Should I disable cgo?

  • CGO_ENABLED=0 = pure Go. Smaller, simpler, cross-compiles easily. Use this unless you really need C code.
  • CGO_ENABLED=1 only when you import "C" or depend on C libraries.
terminal
# Pure Go build
CGO_ENABLED=0 go build ./cmd/app

Production build

Goal: small, reproducible, fast startup, easy to ship.

terminal
# pick your target
CGO_ENABLED=0 GOOS=linux GOARCH=amd64 \
go build -trimpath -buildvcs=false -ldflags="-s -w" -o app .

What this does:

  • CGO_ENABLED=0 => pure Go binary (no dependency on system C libraries)
  • GOOS=linux GOARCH=amd64 => GOOS=linux GOARCH=amd64
  • -trimpath => strips local file system paths from the binary
  • -buildvcs=false => disables embedding Git metadata (commit hash, dirty state)
  • -ldflags="-s -w"
  • - -s: strip symbol table.
  • - -w: strip DWARF debug info
  • -o app => names the output binary app instead of the default.
  • . => tells go build to build the package in the current directory.

Build tags

What they are: tiny switches that decide what code gets compiled.
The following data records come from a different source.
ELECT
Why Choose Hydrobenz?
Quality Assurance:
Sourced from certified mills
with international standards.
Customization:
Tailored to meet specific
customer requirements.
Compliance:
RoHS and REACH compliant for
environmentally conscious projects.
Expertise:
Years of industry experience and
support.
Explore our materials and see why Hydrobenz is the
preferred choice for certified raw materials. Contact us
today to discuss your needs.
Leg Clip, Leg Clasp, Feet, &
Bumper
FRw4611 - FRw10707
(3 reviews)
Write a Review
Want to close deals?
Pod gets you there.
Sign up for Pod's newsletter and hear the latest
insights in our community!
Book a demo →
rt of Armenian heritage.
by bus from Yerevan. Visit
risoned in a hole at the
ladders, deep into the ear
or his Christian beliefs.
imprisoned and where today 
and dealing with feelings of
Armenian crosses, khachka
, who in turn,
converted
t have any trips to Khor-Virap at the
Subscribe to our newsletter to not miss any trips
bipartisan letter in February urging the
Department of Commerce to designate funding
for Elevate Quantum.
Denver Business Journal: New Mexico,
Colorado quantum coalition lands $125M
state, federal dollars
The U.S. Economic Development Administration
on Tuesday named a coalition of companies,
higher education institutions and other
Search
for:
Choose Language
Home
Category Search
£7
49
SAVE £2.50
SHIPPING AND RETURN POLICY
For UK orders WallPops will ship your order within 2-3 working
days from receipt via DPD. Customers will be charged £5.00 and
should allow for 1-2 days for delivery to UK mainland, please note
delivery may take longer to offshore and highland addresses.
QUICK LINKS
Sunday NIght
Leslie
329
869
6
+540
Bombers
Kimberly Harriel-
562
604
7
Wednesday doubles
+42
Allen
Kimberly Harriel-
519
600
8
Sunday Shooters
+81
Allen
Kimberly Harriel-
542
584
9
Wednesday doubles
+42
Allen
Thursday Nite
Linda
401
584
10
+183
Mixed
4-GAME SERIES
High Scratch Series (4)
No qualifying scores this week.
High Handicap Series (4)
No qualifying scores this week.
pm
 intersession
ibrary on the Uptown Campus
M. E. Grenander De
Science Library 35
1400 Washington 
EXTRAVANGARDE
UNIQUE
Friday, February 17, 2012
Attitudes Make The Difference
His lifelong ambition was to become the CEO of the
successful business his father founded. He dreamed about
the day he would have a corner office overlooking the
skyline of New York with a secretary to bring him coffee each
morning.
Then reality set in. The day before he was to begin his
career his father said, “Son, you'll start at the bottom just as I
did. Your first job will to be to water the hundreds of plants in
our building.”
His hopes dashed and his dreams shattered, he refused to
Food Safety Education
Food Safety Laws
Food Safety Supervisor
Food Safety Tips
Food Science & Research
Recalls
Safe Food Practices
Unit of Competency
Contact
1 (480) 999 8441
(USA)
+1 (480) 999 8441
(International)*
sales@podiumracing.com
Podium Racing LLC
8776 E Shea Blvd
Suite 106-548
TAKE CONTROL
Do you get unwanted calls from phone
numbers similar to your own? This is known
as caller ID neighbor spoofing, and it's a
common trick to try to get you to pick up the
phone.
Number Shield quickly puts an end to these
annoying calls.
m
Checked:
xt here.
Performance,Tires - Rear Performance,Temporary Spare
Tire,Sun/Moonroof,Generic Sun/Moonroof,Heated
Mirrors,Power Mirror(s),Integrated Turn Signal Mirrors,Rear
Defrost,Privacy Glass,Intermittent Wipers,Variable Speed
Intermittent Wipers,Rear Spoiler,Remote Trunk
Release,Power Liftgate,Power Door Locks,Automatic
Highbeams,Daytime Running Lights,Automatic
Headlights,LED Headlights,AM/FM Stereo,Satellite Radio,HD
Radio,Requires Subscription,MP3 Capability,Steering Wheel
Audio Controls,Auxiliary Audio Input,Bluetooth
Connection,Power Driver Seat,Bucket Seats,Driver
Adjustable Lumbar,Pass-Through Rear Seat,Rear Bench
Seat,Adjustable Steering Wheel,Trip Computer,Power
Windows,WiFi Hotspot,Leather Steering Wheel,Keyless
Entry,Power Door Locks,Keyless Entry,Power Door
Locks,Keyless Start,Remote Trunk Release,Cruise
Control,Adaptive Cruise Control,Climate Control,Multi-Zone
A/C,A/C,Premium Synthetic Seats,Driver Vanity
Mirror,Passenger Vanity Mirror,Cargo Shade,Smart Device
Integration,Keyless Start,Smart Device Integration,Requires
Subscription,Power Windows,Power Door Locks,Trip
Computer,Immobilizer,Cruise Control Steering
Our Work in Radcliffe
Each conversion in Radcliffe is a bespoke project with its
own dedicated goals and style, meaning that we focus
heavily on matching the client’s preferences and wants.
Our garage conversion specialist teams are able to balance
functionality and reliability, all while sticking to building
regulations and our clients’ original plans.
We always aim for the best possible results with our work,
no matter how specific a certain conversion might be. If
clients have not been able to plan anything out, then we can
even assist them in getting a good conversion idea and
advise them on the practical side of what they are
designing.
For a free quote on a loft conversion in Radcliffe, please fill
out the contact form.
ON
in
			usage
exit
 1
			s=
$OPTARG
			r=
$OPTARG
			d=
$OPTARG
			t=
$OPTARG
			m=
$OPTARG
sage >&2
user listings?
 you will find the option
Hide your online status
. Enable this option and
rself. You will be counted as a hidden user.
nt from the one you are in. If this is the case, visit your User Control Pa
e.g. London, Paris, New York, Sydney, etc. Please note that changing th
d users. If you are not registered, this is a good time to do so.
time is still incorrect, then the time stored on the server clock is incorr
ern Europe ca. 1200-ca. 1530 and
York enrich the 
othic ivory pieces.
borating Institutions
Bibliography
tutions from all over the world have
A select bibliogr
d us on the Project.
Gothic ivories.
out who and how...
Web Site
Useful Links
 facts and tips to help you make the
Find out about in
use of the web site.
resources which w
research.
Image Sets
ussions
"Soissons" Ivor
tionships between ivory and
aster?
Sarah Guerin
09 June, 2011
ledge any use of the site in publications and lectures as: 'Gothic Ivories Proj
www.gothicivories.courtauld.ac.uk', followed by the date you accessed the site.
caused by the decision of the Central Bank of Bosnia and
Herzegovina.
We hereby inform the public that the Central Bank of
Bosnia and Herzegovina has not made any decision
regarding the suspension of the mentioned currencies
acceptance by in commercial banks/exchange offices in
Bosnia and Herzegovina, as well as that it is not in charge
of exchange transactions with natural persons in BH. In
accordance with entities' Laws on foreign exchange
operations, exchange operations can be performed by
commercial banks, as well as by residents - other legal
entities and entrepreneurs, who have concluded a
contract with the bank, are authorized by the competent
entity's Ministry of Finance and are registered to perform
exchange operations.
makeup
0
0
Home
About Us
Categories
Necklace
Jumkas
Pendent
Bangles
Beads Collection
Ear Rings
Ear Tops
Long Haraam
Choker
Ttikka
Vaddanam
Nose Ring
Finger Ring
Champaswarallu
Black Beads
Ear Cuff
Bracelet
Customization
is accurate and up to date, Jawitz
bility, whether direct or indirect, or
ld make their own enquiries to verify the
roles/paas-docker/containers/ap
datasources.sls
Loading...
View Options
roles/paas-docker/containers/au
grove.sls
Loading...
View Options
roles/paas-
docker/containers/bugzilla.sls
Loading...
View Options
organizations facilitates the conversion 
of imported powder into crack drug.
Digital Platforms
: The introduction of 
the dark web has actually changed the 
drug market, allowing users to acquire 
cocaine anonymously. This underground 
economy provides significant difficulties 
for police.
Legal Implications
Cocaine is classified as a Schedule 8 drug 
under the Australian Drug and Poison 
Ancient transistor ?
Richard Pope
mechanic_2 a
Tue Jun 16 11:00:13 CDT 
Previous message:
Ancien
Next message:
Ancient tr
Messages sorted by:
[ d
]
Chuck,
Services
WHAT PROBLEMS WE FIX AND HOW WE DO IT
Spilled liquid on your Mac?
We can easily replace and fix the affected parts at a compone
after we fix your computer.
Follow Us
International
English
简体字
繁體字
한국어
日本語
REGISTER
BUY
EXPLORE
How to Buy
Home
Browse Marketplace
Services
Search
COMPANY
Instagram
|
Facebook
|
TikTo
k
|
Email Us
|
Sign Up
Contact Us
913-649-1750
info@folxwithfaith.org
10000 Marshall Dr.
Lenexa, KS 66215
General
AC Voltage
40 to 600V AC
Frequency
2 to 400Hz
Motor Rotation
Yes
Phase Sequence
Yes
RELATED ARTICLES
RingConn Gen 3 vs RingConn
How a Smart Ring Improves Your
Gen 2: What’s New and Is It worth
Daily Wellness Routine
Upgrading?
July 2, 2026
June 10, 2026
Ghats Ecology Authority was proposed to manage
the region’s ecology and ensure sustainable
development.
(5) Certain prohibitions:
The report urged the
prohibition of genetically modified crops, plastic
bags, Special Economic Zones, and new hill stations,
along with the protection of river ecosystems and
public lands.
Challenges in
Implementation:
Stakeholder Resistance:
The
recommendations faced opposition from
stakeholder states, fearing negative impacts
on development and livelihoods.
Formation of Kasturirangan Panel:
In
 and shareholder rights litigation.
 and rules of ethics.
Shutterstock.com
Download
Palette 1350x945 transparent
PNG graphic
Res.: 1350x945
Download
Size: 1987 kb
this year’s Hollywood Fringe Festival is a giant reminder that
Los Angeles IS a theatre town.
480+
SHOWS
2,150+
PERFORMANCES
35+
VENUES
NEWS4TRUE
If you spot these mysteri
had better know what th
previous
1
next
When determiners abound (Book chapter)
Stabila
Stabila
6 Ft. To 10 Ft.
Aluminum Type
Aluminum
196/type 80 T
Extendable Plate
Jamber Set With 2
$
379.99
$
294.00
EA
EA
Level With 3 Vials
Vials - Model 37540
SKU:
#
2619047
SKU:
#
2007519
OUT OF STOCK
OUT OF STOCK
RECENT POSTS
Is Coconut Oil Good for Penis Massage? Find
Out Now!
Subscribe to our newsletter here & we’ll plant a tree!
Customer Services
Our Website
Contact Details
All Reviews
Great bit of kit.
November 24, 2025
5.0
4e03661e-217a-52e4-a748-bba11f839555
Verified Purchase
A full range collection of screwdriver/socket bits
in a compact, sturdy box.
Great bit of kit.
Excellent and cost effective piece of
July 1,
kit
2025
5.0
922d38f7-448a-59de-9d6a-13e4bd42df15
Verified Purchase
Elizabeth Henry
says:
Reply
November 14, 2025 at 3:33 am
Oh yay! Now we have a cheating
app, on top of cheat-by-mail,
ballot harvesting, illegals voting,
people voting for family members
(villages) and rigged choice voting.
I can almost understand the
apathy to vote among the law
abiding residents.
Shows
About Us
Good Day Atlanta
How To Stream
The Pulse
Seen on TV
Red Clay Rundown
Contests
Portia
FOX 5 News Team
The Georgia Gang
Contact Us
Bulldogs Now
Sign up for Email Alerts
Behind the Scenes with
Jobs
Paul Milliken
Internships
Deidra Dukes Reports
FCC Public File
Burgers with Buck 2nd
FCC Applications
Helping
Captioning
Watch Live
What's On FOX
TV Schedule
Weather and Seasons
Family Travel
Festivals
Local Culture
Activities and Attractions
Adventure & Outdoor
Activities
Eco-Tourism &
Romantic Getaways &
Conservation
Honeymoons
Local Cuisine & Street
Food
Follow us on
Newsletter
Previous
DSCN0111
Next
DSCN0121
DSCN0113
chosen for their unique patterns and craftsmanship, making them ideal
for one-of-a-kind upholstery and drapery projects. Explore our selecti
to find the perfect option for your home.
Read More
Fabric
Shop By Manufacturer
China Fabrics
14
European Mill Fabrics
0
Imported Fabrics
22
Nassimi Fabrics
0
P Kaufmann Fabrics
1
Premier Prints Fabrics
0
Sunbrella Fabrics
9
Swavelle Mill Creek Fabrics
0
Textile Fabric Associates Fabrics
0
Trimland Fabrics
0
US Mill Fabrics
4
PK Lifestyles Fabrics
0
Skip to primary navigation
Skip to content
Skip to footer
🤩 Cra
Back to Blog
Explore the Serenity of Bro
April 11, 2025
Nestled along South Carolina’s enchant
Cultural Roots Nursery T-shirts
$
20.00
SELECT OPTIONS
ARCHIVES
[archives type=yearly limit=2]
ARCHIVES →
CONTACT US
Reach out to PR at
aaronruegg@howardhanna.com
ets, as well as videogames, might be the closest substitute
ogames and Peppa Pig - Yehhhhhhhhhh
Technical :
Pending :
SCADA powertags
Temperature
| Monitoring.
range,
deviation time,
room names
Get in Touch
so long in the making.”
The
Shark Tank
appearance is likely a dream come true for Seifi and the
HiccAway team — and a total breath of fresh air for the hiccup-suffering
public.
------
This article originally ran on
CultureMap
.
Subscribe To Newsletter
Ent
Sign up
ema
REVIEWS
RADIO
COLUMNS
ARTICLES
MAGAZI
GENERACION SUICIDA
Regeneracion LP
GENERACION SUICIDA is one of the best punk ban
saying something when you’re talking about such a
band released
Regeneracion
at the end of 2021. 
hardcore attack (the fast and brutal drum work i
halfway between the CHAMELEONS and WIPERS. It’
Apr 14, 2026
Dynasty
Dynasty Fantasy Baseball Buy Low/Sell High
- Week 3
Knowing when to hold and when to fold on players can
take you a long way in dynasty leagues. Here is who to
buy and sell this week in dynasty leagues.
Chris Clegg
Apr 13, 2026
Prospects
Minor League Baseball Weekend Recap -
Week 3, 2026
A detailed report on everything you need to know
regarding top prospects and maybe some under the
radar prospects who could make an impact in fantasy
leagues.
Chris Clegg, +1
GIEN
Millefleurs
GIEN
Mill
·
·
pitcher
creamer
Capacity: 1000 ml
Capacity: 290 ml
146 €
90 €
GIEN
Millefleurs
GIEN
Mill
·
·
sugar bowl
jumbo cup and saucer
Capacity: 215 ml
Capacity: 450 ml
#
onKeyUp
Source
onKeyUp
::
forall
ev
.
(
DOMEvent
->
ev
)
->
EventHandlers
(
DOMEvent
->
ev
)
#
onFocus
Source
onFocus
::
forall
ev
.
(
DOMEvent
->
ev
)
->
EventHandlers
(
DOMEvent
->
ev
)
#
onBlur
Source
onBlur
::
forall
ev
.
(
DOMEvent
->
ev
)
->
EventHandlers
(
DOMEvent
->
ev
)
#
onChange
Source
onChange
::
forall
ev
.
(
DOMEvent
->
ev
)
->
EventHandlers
They work at compile time, so unwanted code is not in the binary.

How to write one in a file: put it at the very top of the file.

debug.go
//go:build debug
package mypkg

This file is included only when you build with the debug tag.

How to use from CLI:

terminal
go build -tags "tag1,tag2,tag...,tagN" ./cmd/app

Common uses:

  • debug vs release files.
  • Code for a specific OS/arch (//go:build linux, //go:build windows).